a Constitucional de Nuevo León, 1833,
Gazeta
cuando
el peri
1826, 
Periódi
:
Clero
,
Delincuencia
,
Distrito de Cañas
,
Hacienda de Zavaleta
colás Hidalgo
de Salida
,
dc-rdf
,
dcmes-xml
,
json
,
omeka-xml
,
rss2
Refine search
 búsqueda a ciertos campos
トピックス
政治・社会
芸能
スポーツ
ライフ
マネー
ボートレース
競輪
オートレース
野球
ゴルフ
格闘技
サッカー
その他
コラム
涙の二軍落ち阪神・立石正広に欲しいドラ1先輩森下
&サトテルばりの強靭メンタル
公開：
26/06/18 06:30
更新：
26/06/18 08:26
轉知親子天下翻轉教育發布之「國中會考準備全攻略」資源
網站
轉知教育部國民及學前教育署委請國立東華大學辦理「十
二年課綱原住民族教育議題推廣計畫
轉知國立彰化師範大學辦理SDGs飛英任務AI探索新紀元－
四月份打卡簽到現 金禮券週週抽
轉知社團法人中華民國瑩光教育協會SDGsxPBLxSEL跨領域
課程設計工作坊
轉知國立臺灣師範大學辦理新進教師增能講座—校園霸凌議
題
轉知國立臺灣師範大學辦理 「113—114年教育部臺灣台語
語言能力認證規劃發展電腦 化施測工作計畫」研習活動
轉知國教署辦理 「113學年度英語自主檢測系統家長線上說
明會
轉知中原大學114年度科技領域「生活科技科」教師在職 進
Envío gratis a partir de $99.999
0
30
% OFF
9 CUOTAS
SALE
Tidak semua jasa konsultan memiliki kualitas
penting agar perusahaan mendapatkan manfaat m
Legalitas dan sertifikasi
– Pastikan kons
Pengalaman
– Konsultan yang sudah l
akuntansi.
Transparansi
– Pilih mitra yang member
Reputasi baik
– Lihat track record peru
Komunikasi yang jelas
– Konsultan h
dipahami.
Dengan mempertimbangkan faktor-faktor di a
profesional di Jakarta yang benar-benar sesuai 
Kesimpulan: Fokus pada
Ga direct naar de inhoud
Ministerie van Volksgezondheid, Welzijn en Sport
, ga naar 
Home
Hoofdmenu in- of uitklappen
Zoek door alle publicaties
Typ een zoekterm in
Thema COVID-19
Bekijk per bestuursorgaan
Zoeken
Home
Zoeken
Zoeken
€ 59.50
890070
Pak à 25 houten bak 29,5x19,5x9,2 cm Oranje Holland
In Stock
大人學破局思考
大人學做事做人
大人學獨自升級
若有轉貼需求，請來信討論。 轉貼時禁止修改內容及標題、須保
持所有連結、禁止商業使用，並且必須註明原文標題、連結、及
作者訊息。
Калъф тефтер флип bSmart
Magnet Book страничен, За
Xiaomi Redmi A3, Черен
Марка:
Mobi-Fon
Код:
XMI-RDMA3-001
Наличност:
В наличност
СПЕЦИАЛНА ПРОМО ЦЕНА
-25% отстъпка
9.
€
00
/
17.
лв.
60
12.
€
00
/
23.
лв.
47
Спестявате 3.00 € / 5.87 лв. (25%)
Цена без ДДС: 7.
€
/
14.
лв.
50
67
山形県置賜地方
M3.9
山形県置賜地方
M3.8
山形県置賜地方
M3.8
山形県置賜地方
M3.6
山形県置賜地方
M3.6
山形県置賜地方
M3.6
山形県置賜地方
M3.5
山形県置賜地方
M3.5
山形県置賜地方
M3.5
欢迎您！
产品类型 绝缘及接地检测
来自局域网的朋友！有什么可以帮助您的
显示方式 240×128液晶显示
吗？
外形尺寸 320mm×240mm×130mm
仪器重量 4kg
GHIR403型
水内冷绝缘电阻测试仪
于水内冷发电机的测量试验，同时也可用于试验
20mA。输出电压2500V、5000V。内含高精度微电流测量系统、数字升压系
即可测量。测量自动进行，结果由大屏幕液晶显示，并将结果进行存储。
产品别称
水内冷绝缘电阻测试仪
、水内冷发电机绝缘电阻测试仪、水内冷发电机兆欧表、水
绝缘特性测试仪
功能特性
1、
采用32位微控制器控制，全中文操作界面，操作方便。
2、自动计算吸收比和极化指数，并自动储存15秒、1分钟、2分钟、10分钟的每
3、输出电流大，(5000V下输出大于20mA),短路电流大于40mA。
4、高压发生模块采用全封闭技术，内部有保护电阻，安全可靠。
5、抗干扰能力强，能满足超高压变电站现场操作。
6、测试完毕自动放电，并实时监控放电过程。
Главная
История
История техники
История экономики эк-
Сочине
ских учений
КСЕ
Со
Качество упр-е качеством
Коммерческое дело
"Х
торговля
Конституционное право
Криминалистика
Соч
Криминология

* [REQUIRED WORK]: Show each line in the entries that holds the string "yang".

* [ANSWER TO THE PROBLEM]:
– Konsultan yang sudah l
– Pilih mitra yang member
Komunikasi yang jelas
profesional di Jakarta yang benar-benar sesuai 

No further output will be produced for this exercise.